*Prompt*
Below are the records. Transcribe them exactly.

*Input*
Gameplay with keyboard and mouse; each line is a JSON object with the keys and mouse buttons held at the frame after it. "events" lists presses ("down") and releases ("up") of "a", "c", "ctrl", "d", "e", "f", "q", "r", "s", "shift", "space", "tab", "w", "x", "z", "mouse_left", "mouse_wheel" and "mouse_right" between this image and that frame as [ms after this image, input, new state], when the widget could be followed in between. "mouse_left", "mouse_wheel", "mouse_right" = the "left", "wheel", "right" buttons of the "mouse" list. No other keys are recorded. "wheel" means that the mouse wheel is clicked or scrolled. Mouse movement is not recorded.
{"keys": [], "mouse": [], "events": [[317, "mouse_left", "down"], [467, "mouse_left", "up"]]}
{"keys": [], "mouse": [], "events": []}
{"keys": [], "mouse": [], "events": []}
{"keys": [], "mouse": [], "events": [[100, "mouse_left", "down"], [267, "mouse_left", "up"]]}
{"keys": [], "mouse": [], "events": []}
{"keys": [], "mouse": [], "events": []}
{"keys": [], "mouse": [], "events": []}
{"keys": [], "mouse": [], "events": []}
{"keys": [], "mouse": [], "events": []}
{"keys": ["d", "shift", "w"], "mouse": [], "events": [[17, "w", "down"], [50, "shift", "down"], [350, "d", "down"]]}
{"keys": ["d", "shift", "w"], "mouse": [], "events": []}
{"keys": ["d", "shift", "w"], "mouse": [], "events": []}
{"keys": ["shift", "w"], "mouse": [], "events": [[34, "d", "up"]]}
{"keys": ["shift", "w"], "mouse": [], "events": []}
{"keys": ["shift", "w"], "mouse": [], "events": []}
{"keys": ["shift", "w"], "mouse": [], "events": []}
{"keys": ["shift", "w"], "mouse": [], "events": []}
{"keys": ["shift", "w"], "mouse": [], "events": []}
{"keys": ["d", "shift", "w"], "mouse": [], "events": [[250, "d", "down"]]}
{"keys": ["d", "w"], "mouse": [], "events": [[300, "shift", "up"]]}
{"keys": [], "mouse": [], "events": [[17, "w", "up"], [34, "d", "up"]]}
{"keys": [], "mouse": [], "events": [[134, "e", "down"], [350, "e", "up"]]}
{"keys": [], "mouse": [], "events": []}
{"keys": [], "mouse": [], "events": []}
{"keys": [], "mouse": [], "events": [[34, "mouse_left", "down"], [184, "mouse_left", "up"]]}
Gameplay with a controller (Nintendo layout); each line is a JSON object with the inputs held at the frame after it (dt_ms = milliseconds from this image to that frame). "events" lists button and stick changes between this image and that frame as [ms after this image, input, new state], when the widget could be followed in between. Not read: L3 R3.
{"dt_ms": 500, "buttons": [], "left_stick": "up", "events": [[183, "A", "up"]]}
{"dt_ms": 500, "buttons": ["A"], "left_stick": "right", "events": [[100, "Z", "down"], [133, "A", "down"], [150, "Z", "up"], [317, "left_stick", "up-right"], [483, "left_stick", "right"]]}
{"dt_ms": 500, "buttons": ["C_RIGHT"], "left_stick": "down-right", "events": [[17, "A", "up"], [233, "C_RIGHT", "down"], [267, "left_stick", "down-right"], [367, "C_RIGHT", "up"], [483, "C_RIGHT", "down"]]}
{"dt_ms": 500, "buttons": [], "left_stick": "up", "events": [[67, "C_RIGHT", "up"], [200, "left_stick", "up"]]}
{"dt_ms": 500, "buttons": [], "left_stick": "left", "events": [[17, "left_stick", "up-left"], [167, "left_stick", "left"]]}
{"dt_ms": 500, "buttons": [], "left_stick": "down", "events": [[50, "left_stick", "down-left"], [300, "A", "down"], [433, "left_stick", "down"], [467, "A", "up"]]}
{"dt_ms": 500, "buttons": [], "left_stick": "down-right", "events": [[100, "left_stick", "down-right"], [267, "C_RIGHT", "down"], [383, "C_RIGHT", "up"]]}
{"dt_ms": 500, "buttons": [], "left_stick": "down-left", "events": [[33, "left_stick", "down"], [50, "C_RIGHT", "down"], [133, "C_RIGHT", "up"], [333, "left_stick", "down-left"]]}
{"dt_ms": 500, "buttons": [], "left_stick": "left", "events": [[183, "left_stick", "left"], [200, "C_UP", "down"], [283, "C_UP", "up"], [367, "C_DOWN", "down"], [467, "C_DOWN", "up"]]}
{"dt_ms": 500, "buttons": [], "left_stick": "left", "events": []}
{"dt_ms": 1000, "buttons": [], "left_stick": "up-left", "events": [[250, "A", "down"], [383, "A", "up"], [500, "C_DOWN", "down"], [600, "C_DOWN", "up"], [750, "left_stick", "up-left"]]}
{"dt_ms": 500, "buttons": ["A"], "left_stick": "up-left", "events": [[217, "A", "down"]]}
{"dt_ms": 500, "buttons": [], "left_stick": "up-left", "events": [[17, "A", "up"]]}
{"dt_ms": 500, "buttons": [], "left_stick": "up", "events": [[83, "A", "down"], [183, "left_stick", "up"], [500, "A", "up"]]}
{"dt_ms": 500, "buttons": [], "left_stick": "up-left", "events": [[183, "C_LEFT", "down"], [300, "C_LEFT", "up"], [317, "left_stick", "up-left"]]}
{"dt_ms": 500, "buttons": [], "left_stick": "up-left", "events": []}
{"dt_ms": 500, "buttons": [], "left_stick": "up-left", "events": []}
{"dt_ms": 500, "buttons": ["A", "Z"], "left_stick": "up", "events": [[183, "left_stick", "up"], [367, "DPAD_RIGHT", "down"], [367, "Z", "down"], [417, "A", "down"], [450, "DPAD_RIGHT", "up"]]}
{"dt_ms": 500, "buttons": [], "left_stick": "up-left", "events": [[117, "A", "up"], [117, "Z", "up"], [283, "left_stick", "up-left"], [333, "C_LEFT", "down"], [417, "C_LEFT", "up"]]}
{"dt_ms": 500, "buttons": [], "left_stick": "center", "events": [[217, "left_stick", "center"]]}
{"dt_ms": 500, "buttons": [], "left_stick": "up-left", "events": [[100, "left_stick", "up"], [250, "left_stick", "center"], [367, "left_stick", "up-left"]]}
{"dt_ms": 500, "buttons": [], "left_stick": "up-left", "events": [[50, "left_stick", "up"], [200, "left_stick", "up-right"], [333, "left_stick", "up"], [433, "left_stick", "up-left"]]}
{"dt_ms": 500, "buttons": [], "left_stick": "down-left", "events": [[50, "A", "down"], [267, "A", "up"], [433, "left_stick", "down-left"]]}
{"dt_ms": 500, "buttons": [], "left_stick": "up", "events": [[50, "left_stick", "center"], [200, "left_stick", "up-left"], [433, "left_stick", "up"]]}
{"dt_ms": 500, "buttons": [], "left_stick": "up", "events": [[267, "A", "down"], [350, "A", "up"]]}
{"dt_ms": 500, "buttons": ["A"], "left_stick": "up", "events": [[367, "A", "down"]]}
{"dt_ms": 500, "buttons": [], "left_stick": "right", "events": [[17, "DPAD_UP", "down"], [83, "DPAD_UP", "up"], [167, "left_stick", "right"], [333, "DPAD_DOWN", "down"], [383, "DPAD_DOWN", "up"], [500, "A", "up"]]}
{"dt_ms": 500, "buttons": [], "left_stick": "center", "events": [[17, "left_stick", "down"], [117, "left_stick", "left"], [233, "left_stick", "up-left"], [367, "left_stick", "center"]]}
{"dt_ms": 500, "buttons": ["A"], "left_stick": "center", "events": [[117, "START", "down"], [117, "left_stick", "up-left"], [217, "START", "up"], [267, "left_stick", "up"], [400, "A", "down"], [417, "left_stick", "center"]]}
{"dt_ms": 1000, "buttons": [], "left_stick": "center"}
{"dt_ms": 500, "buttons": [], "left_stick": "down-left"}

*Expected answer*
Gameplay with keyboard and mouse; each line is a JSON object with the keys and mouse buttons held at the frame after it. "events" lists presses ("down") and releases ("up") of "a", "c", "ctrl", "d", "e", "f", "q", "r", "s", "shift", "space", "tab", "w", "x", "z", "mouse_left", "mouse_wheel" and "mouse_right" between this image and that frame as [ms after this image, input, new state], when the widget could be followed in between. "mouse_left", "mouse_wheel", "mouse_right" = the "left", "wheel", "right" buttons of the "mouse" list. No other keys are recorded. "wheel" means that the mouse wheel is clicked or scrolled. Mouse movement is not recorded.
{"keys": [], "mouse": [], "events": [[317, "mouse_left", "down"], [467, "mouse_left", "up"]]}
{"keys": [], "mouse": [], "events": []}
{"keys": [], "mouse": [], "events": []}
{"keys": [], "mouse": [], "events": [[100, "mouse_left", "down"], [267, "mouse_left", "up"]]}
{"keys": [], "mouse": [], "events": []}
{"keys": [], "mouse": [], "events": []}
{"keys": [], "mouse": [], "events": []}
{"keys": [], "mouse": [], "events": []}
{"keys": [], "mouse": [], "events": []}
{"keys": ["d", "shift", "w"], "mouse": [], "events": [[17, "w", "down"], [50, "shift", "down"], [350, "d", "down"]]}
{"keys": ["d", "shift", "w"], "mouse": [], "events": []}
{"keys": ["d", "shift", "w"], "mouse": [], "events": []}
{"keys": ["shift", "w"], "mouse": [], "events": [[34, "d", "up"]]}
{"keys": ["shift", "w"], "mouse": [], "events": []}
{"keys": ["shift", "w"], "mouse": [], "events": []}
{"keys": ["shift", "w"], "mouse": [], "events": []}
{"keys": ["shift", "w"], "mouse": [], "events": []}
{"keys": ["shift", "w"], "mouse": [], "events": []}
{"keys": ["d", "shift", "w"], "mouse": [], "events": [[250, "d", "down"]]}
{"keys": ["d", "w"], "mouse": [], "events": [[300, "shift", "up"]]}
{"keys": [], "mouse": [], "events": [[17, "w", "up"], [34, "d", "up"]]}
{"keys": [], "mouse": [], "events": [[134, "e", "down"], [350, "e", "up"]]}
{"keys": [], "mouse": [], "events": []}
{"keys": [], "mouse": [], "events": []}
{"keys": [], "mouse": [], "events": [[34, "mouse_left", "down"], [184, "mouse_left", "up"]]}
Gameplay with a controller (Nintendo layout); each line is a JSON object with the inputs held at the frame after it (dt_ms = milliseconds from this image to that frame). "events" lists button and stick changes between this image and that frame as [ms after this image, input, new state], when the widget could be followed in between. Not read: L3 R3.
{"dt_ms": 500, "buttons": [], "left_stick": "up", "events": [[183, "A", "up"]]}
{"dt_ms": 500, "buttons": ["A"], "left_stick": "right", "events": [[100, "Z", "down"], [133, "A", "down"], [150, "Z", "up"], [317, "left_stick", "up-right"], [483, "left_stick", "right"]]}
{"dt_ms": 500, "buttons": ["C_RIGHT"], "left_stick": "down-right", "events": [[17, "A", "up"], [233, "C_RIGHT", "down"], [267, "left_stick", "down-right"], [367, "C_RIGHT", "up"], [483, "C_RIGHT", "down"]]}
{"dt_ms": 500, "buttons": [], "left_stick": "up", "events": [[67, "C_RIGHT", "up"], [200, "left_stick", "up"]]}
{"dt_ms": 500, "buttons": [], "left_stick": "left", "events": [[17, "left_stick", "up-left"], [167, "left_stick", "left"]]}
{"dt_ms": 500, "buttons": [], "left_stick": "down", "events": [[50, "left_stick", "down-left"], [300, "A", "down"], [433, "left_stick", "down"], [467, "A", "up"]]}
{"dt_ms": 500, "buttons": [], "left_stick": "down-right", "events": [[100, "left_stick", "down-right"], [267, "C_RIGHT", "down"], [383, "C_RIGHT", "up"]]}
{"dt_ms": 500, "buttons": [], "left_stick": "down-left", "events": [[33, "left_stick", "down"], [50, "C_RIGHT", "down"], [133, "C_RIGHT", "up"], [333, "left_stick", "down-left"]]}
{"dt_ms": 500, "buttons": [], "left_stick": "left", "events": [[183, "left_stick", "left"], [200, "C_UP", "down"], [283, "C_UP", "up"], [367, "C_DOWN", "down"], [467, "C_DOWN", "up"]]}
{"dt_ms": 500, "buttons": [], "left_stick": "left", "events": []}
{"dt_ms": 1000, "buttons": [], "left_stick": "up-left", "events": [[250, "A", "down"], [383, "A", "up"], [500, "C_DOWN", "down"], [600, "C_DOWN", "up"], [750, "left_stick", "up-left"]]}
{"dt_ms": 500, "buttons": ["A"], "left_stick": "up-left", "events": [[217, "A", "down"]]}
{"dt_ms": 500, "buttons": [], "left_stick": "up-left", "events": [[17, "A", "up"]]}
{"dt_ms": 500, "buttons": [], "left_stick": "up", "events": [[83, "A", "down"], [183, "left_stick", "up"], [500, "A", "up"]]}
{"dt_ms": 500, "buttons": [], "left_stick": "up-left", "events": [[183, "C_LEFT", "down"], [300, "C_LEFT", "up"], [317, "left_stick", "up-left"]]}
{"dt_ms": 500, "buttons": [], "left_stick": "up-left", "events": []}
{"dt_ms": 500, "buttons": [], "left_stick": "up-left", "events": []}
{"dt_ms": 500, "buttons": ["A", "Z"], "left_stick": "up", "events": [[183, "left_stick", "up"], [367, "DPAD_RIGHT", "down"], [367, "Z", "down"], [417, "A", "down"], [450, "DPAD_RIGHT", "up"]]}
{"dt_ms": 500, "buttons": [], "left_stick": "up-left", "events": [[117, "A", "up"], [117, "Z", "up"], [283, "left_stick", "up-left"], [333, "C_LEFT", "down"], [417, "C_LEFT", "up"]]}
{"dt_ms": 500, "buttons": [], "left_stick": "center", "events": [[217, "left_stick", "center"]]}
{"dt_ms": 500, "buttons": [], "left_stick": "up-left", "events": [[100, "left_stick", "up"], [250, "left_stick", "center"], [367, "left_stick", "up-left"]]}
{"dt_ms": 500, "buttons": [], "left_stick": "up-left", "events": [[50, "left_stick", "up"], [200, "left_stick", "up-right"], [333, "left_stick", "up"], [433, "left_stick", "up-left"]]}
{"dt_ms": 500, "buttons": [], "left_stick": "down-left", "events": [[50, "A", "down"], [267, "A", "up"], [433, "left_stick", "down-left"]]}
{"dt_ms": 500, "buttons": [], "left_stick": "up", "events": [[50, "left_stick", "center"], [200, "left_stick", "up-left"], [433, "left_stick", "up"]]}
{"dt_ms": 500, "buttons": [], "left_stick": "up", "events": [[267, "A", "down"], [350, "A", "up"]]}
{"dt_ms": 500, "buttons": ["A"], "left_stick": "up", "events": [[367, "A", "down"]]}
{"dt_ms": 500, "buttons": [], "left_stick": "right", "events": [[17, "DPAD_UP", "down"], [83, "DPAD_UP", "up"], [167, "left_stick", "right"], [333, "DPAD_DOWN", "down"], [383, "DPAD_DOWN", "up"], [500, "A", "up"]]}
{"dt_ms": 500, "buttons": [], "left_stick": "center", "events": [[17, "left_stick", "down"], [117, "left_stick", "left"], [233, "left_stick", "up-left"], [367, "left_stick", "center"]]}
{"dt_ms": 500, "buttons": ["A"], "left_stick": "center", "events": [[117, "START", "down"], [117, "left_stick", "up-left"], [217, "START", "up"], [267, "left_stick", "up"], [400, "A", "down"], [417, "left_stick", "center"]]}
{"dt_ms": 1000, "buttons": [], "left_stick": "center"}
{"dt_ms": 500, "buttons": [], "left_stick": "down-left"}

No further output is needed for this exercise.